こぼれ話:西望自身の《加藤清正公》の修復
ちなみに、今回展示されている《加藤清正公》について、土方さんが面白いお話を聞かせてくださいました。実はこの像、鋳造された時期によって表情が違うんだとか。加藤清正公は清正公さん(せいしょうこうさん、せいしょこさん)と呼ばれて親しまれている武将で、最初に熊本の本妙寺へ置かれた際は武人として威厳のある表情をしていたそうです。それが戦争で銅像を溶かされてしまったため、終戦後西望のもとに再制作を依頼が。この再制作の際に、西望は戦前のキリッとした表情から、柔和で穏やかな「慈悲深い領主様」という一面を表した表情に変えてしまったそうです。よくよく見てみると、確かに表情が違います。同じ銅像でも表情が異なる作品は他にもあるんだとか。彫刻を見る際は顔の表情にも注目ですね!
修復を通して、作品が過ごした「時間」を観よう
修復をテーマにした展示というものはあまりありません。今回の展示に至った理由をうかがうと、土方さんは2つ挙げてくださいました。

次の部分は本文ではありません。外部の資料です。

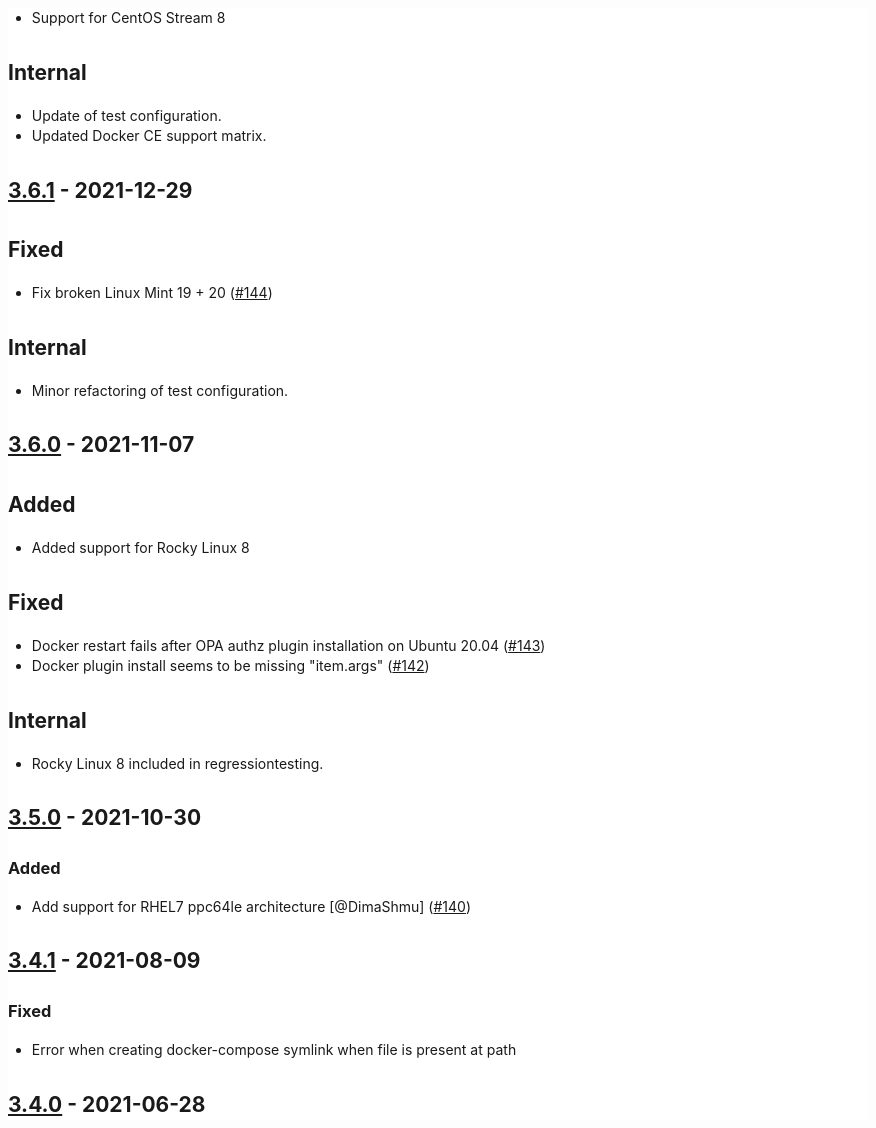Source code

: - Support for CentOS Stream 8

## Internal

- Update of test configuration.
- Updated Docker CE support matrix.

## [3.6.1](../../releases/tag/3.6.1) - 2021-12-29

## Fixed

- Fix broken Linux Mint 19 + 20 ([#144](../../pull/144))

## Internal

- Minor refactoring of test configuration.

## [3.6.0](../../releases/tag/3.6.0) - 2021-11-07

## Added

- Added support for Rocky Linux 8

## Fixed

- Docker restart fails after OPA authz plugin installation on Ubuntu 20.04 ([#143](../../issues/143))
- Docker plugin install seems to be missing "item.args" ([#142](../../issues/142))

## Internal

- Rocky Linux 8 included in regressiontesting.

## [3.5.0](../../releases/tag/3.5.0) - 2021-10-30

### Added

- Add support for RHEL7 ppc64le architecture [@DimaShmu] ([#140](../../issues/140))

## [3.4.1](../../releases/tag/3.4.1) - 2021-08-09

### Fixed

- Error when creating docker-compose symlink when file is present at path

## [3.4.0](../../releases/tag/3.4.0) - 2021-06-28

「作品が修復に至るプロセスを写真や文字・修復の跡から見ていただけるようになっているので、ただ直しただけではなく、なぜ今回の修復の形に至ったのかという考え方を読み取っていただきたいです。加えて、修復師さんの卓越した技術を見ていただきたいなと思っています。破損した像を元通りに戻すのではなく、美術品として鑑賞できるギリギリのラインで破損と修復の跡を残されているので、そこに表現された美術としての解釈・考え方を実際の作品を鑑賞しながら感じてほしいと思います」。
今回の企画展『時の内部をさわる──森淳一による北村西望修復プロジェクト』の作品を見てみると、確かにそこには破損の跡があるものの、それは「壊れたもの」ではなく「美術品」だと感じ取ることができました。まるで金継ぎのように繋がれた破片や割れ目は、その像が置かれてきた時間も繋いでいるのかもしれませんね。
今回の企画展は2022年4月3日まで。普段はここまで見ることができない彫刻、そして修復の奥深さを文字通り「内側」まで覗きにいってみませんか?
井の頭自然文化園は1月11日より臨時休園。お休み分の期間は延長予定
井の頭自然文化園は新型コロナウイルス感染拡大対策のため、1月11日から臨時休園となっています。
それに伴い、今回取り上げた企画展『時の内部をさわる──森淳一による北村西望修復プロジェクト』はもともとの会期(3月6日まで)から休園期間の日数分延長される予定です。
再開園日などの詳しい情報は井の頭自然文化園公式サイトをご確認ください。